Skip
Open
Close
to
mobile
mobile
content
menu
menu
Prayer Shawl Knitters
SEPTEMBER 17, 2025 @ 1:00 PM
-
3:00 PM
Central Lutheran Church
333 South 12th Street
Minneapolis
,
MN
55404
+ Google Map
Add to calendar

○ ○ ○ ○

How to complete this task:
Print the material exactly as written, omitting nothing.

Response to the task:
Skip
Open
Close
to
mobile
mobile
content
menu
menu
Prayer Shawl Knitters
SEPTEMBER 17, 2025 @ 1:00 PM
-
3:00 PM
Central Lutheran Church
333 South 12th Street
Minneapolis
,
MN
55404
+ Google Map
Add to calendar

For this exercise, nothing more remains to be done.